### Try it:
Scan the records below and report how many lines include the string "leather"; the number alone will do.

Start of Block

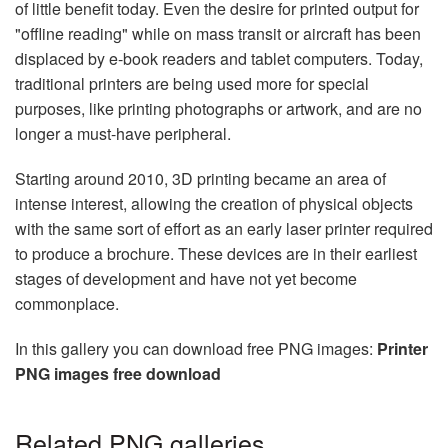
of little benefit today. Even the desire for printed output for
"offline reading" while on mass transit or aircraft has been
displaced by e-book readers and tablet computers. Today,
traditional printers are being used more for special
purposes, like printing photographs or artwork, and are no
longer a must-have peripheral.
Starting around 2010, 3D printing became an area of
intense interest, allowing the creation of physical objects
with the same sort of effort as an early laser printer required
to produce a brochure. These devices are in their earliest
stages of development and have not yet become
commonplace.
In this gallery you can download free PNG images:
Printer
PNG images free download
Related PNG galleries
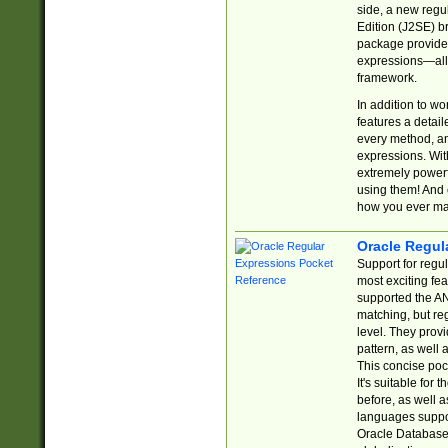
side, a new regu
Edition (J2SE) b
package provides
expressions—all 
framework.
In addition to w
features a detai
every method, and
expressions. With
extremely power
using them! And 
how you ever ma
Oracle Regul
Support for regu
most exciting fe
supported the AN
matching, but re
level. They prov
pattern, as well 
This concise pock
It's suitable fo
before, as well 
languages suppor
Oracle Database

End of Block
Start of Block

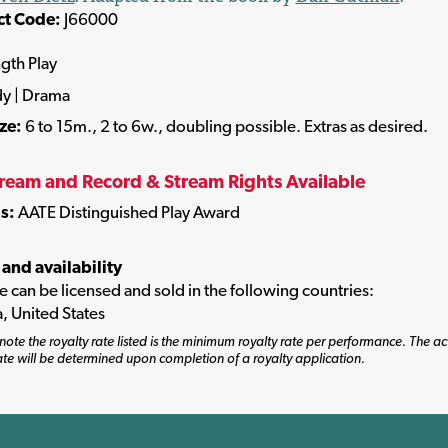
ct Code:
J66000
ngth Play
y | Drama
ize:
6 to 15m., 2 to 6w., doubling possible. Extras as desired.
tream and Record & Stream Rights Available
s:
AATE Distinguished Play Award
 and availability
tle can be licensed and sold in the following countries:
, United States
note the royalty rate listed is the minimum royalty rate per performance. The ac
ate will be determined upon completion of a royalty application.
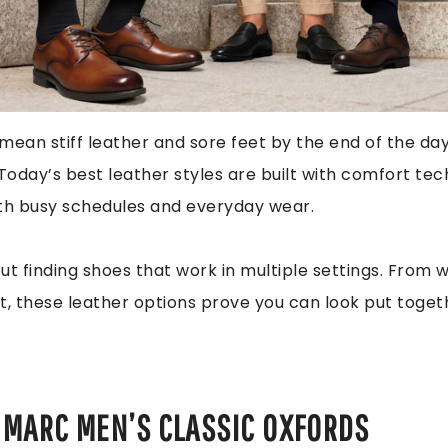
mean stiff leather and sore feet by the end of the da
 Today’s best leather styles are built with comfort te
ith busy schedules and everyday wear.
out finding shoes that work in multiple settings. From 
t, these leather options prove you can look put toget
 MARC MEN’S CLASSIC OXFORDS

End of Block
Start of Block

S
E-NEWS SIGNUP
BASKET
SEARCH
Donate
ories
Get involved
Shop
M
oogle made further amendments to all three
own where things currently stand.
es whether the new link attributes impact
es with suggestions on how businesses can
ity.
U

End of Block

### Completed exercise:
3